# Lets See the Set-Up!



## Joe(y) (Mar 1, 2009)

No, I am not talking about the bows, we already have enough of those threads floating around. I'm talking about you treestand/blind set up. Where are you puttin them? Cameras? Mineral Blocks? What scent are you using. Lets get some pics from up in the stand!


----------



## kegan (Aug 28, 2006)

I'm stalking/ambush this year, but I could post some of areas I hope to see deer if you'd like?


----------



## Joe(y) (Mar 1, 2009)

ya lets see em


----------



## kegan (Aug 28, 2006)

Okay. Tonight after I get all my stuff done I'll snap some pictures and put them up tomarrow.


----------



## Ignition kid (Oct 7, 2008)

Give me a week and i will have pics up when I go up there.


----------



## kegan (Aug 28, 2006)

Here you go.


----------



## Sighting In (Feb 5, 2009)

Kegan, I like where you live much better then stupid old brown Arizona! lol


----------



## Joe(y) (Mar 1, 2009)

I went and hung both of my stands tonight but forgot the camera so i will snap some next time i go out....kegan I can imagine a big old buck sitting there right now.


----------



## kegan (Aug 28, 2006)

Thanks guys. It's a pretty lttle place, and we have some nice doe traffic (as well as a healthy squirrel population). Occasionally we'll see some turkeys, but bucks are few and far between. Neighboring me are people who are bascially scum. If there's a buck, they make sure it's dead, or too scared to be seen anytime during shooting hours. 

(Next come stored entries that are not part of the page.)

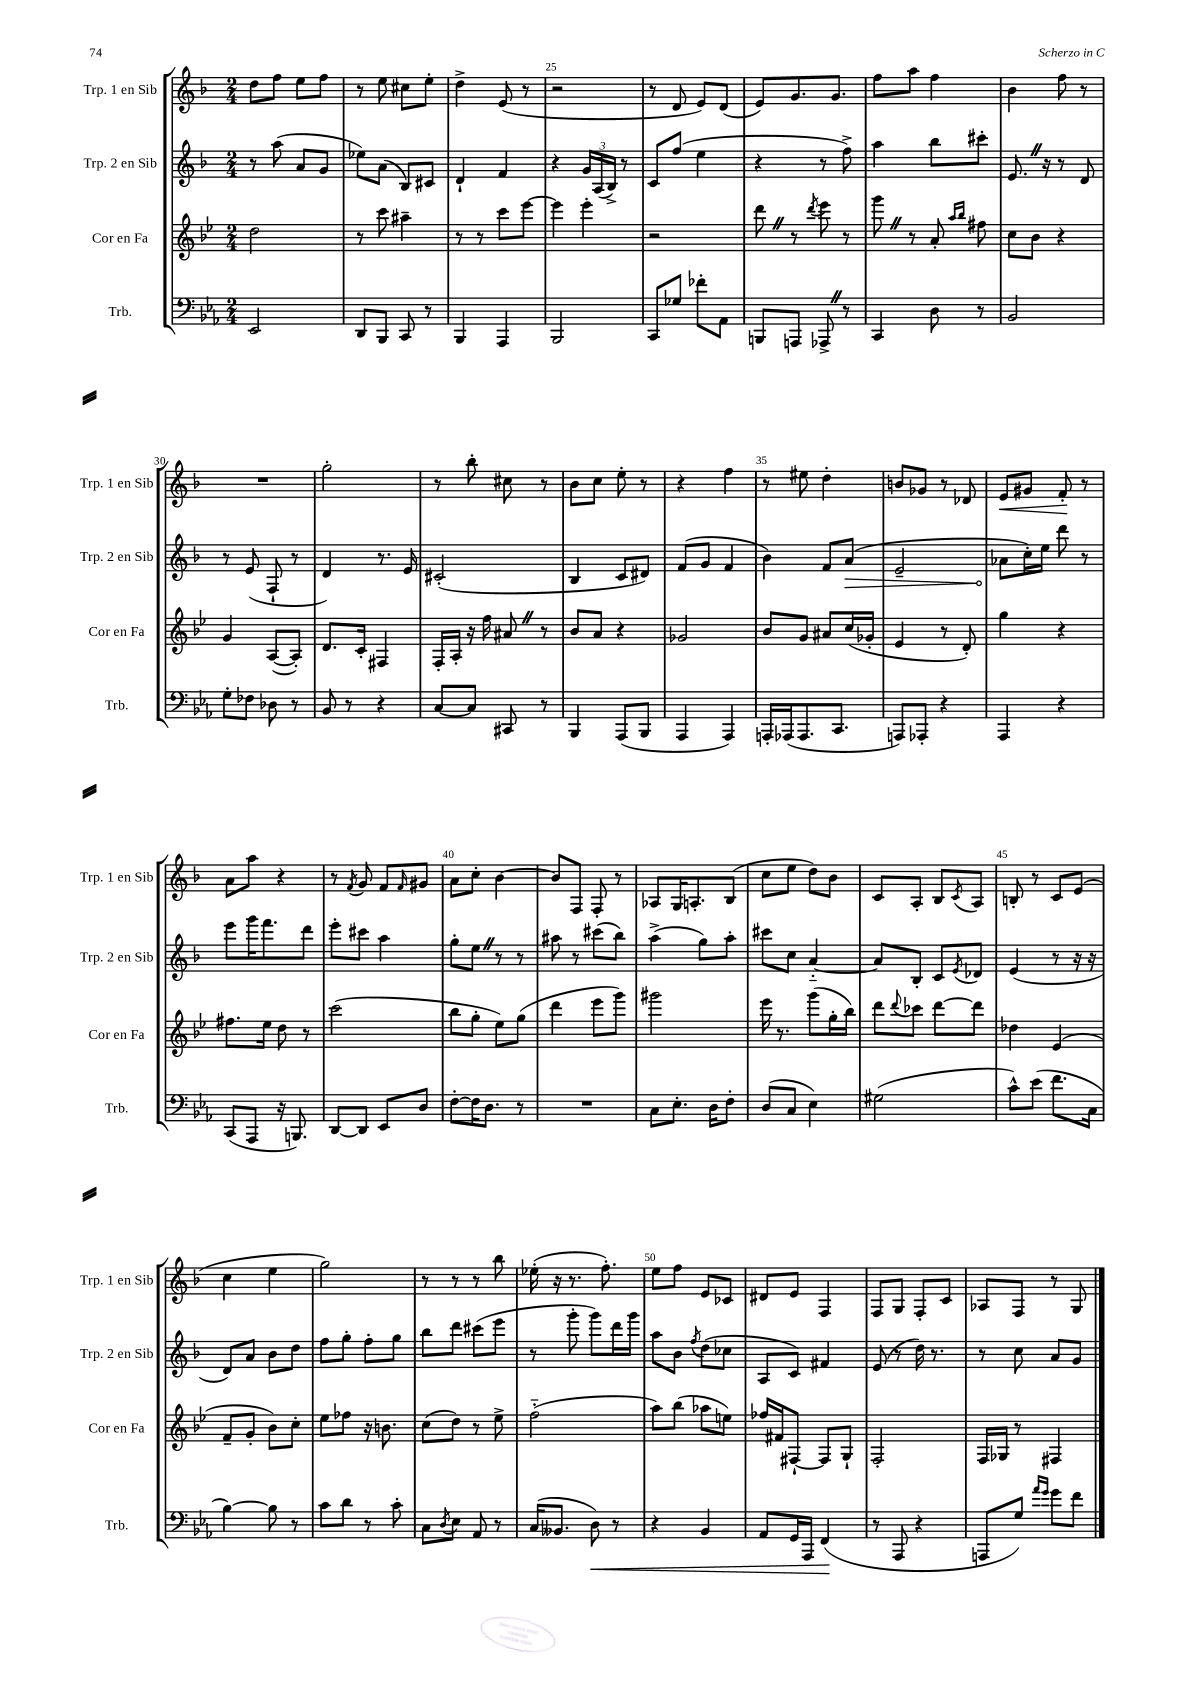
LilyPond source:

<<
\new StaffGroup <<
\new Staff = "s0" \with { instrumentName = "Trp. 1 en Sib" shortInstrumentName = "Trp. 1 en Sib" } {
    \clef treble \key f \major \numericTimeSignature \time 2/4
    d''8 f''8 e''8 f''8 |
    r8 e''8 cis''8 e''8-. |
    d''4-> e'8( r8 |
    r2 |
    r8 d'8 e'8) d'8( |
    e'8) g'8. g'8. |
    f''8 a''8 f''4 |
    bes'4 f''8 r8 |
    R2 |
    g''2-. |
    r8 bes''8-. cis''8 r8 |
    bes'8 c''8 e''8-. r8 |
    r4 f''4 |
    r8 eis''8 d''4-. |
    b'8 ges'8 r8 des'8 |
    e'8\< gis'8 f'8-.\! r8 |
    a'8 a''8 r4 |
    r8 \acciaccatura { f'8 } g'8 f'8 \grace { f'16 } gis'8 |
    a'8 c''8-. bes'4~ |
    bes'8 f8 f8-. r8 |
    aes8 g16 a8.-. bes8( |
    c''8 e''8 d''8) bes'8 |
    c'8 a8-. bes8 \acciaccatura { c'8 } a8 |
    b8-. r8 c'8 e'8( |
    c''4 e''4 |
    g''2) |
    r8 r8 r8 bes''8 |
    ees''16-.( r16 r8. f''8.-.) |
    e''8 f''8 e'8 ces'8 |
    dis'8 e'8 f4 |
    f8 g8 f8-. c'8 |
    aes8 f8 r8 g8 \bar "|." |
}
\new Staff = "s1" \with { instrumentName = "Trp. 2 en Sib" shortInstrumentName = "Trp. 2 en Sib" } {
    \clef treble \key f \major \numericTimeSignature \time 2/4
    r8 a''8( a'8 g'8 |
    ees''8) a'8( bes8) cis'8 |
    d'4-! f'4 |
    r4 \tuplet 3/2 { g'16 a16( bes16->) } r8 |
    c'8 f''8( e''4 |
    r4 r8 f''8->) |
    a''4 bes''8 cis'''8-. |
    e'8. \once \override BreathingSign.text = \markup { \musicglyph "scripts.caesura.straight" } \breathe r16 r8 d'8 |
    r8 e'8( f8-! r8 |
    d'4) r8. e'16 |
    cis'2-.( |
    bes4 c'8 dis'8) |
    f'8( g'8 f'4 |
    bes'4) f'8 \once \override Hairpin.circled-tip = ##t a'8\>( |
    e'2-- |
    aes'8\! c''16-.) e''16 d'''8 r8 |
    e'''8 g'''16 f'''8. d'''8 |
    e'''8-. cis'''8 a''4 |
    g''8-. e''8 \once \override BreathingSign.text = \markup { \musicglyph "scripts.caesura.straight" } \breathe r8 r8 |
    ais''8 r8 cis'''8( bes''8) |
    a''4->( g''8) a''8-. |
    cis'''8 c''8 a'4~-_ |
    a'8 bes8-. c'8 \acciaccatura { e'8 } des'8 |
    e'4( r8 r16 r16 |
    d'8) a'8 bes'8 d''8 |
    f''8 g''8-. f''8-. g''8 |
    bes''8 d'''8 cis'''8( e'''8 |
    r8 g'''8-. g'''8) d'''16 g'''16 |
    a''8 bes'8 \acciaccatura { f''8 } d''8( ces''8 |
    a8 c'8) fis'4 |
    e'8( r8 d''16) r8. |
    r8 c''8 a'8 g'8 \bar "|." |
}
\new Staff = "s2" \with { instrumentName = "Cor en Fa" shortInstrumentName = "Cor en Fa" } {
    \clef treble \key bes \major \numericTimeSignature \time 2/4
    d''2 |
    r8 c'''8 ais''4-- |
    r8 r8 c'''8 ees'''8~ |
    ees'''4 ees'''4-. |
    r2 |
    d'''8 \once \override BreathingSign.text = \markup { \musicglyph "scripts.caesura.straight" } \breathe r8 \acciaccatura { d'''8 } ees'''8 r8 |
    g'''8 \once \override BreathingSign.text = \markup { \musicglyph "scripts.caesura.straight" } \breathe r8 a'8-. \grace { a''16 bes''16 } fis''8 |
    c''8 bes'8 r4 |
    g'4 a8~( a8-.) |
    d'8. c'16-. fis4 |
    f16-. a16-. r16 f''16 ais'8 \once \override BreathingSign.text = \markup { \musicglyph "scripts.caesura.straight" } \breathe r8 |
    bes'8 a'8 r4 |
    ges'2 |
    bes'8 g'8 ais'8 c''16( ges'16-. |
    ees'4 r8 d'8-.) |
    g''4 r4 |
    fis''8. ees''16 d''8 r8 |
    c'''2( |
    bes''8 g''8-. ees''8) g''8( |
    d'''4 ees'''8 g'''8) |
    gis'''2 |
    ees'''16 r8. g'''8( g''16-. bes''16) |
    d'''8 \appoggiatura { d'''8 } ces'''8 d'''8~ d'''8 |
    des''4 ees'4( |
    f'8-- g'8-. bes'8) c''8-. |
    ees''8 fes''8 r16 b'8. |
    c''8( d''8) r8 ees''8-> |
    f''2-_( |
    a''8) bes''8( aes''8 e''8) |
    fes''16 fis'16 fis8~-! fis8 g8-! |
    f2-. |
    f16 ges16 r8 fis4 \bar "|." |
}
\new Staff = "s3" \with { instrumentName = "Trb." shortInstrumentName = "Trb." } {
    \clef bass \key ees \major \numericTimeSignature \time 2/4
    ees,2 |
    d,8 bes,,8 c,8 r8 |
    bes,,4 aes,,4 |
    bes,,2 |
    c,8 ges8 fes'8-. aes,8 |
    b,,8 a,,8 aes,,8-> \once \override BreathingSign.text = \markup { \musicglyph "scripts.caesura.straight" } \breathe r8 |
    c,4 d8 r8 |
    bes,2 |
    g8-. fes8 des8 r8 |
    bes,8 r8 r4 |
    c8~ c8 cis,8 r8 |
    bes,,4 aes,,8( bes,,8 |
    aes,,4 aes,,4) |
    a,,16-. aes,,16( aes,,8. c,8. |
    a,,8) aes,,8-. r4 |
    aes,,4 r4 |
    c,8( aes,,8 r16 b,,8.) |
    d,8~ d,8 ees,8 d8 |
    f8~-. f16 d8. r8 |
    R2 |
    c8 ees8.-. d16 f8-. |
    d8( c8 ees4) |
    gis2( |
    c'8-^) ees'8( f'8. c16 |
    bes4~) bes8 r8 |
    c'8 d'8 r8 c'8-. |
    c8 \acciaccatura { d8 } ees8 aes,8 r8 |
    c16( beses,8. d8\<) r8 |
    r4 bes,4 |
    aes,8 g,16 aes,,16 f,4\!( |
    r8 aes,,8 r4 |
    a,,8 g8) \grace { aes'16 g'16 } g'8 f'8 \bar "|." |
}
>>
>>
\layout { \context { \Score currentBarNumber = #22 \override BarNumber.break-visibility = ##(#f #t #t) barNumberVisibility = #(every-nth-bar-number-visible 5) } }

The only buck I've seen during season was during the openner of rifle- pouring rain, he was sneaking through. Missed him at about 45 yards (buck fever). That beautiful brute never did get taken- he finally met his end on the side of the road because someone was driving too fast.


----------



## x-force hunter (Apr 10, 2009)

This is the only picture I have but it is the edge of my hunting grounds in back of my house. As you can see it is very thick and once you get to the tree line all swamp.


----------



## Joe(y) (Mar 1, 2009)

Get a turkey license ha


----------